* [WHAT YOU NEED TO DO] Find all the lines in the material below with the word "pour", and copy them.

* [DATA IN THIS EXERCISE]

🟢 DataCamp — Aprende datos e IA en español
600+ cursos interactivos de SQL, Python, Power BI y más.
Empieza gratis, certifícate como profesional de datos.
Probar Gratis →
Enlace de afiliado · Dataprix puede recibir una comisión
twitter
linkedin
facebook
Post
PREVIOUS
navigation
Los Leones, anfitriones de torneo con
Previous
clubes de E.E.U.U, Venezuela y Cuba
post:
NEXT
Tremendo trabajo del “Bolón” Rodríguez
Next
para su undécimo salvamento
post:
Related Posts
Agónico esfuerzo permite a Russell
...
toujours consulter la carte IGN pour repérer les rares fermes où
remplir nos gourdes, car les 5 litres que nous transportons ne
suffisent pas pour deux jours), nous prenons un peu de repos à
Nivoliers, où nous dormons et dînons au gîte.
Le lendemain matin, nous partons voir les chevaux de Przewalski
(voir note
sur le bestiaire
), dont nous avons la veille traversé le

* [FINISHED TASK]
toujours consulter la carte IGN pour repérer les rares fermes où
suffisent pas pour deux jours), nous prenons un peu de repos à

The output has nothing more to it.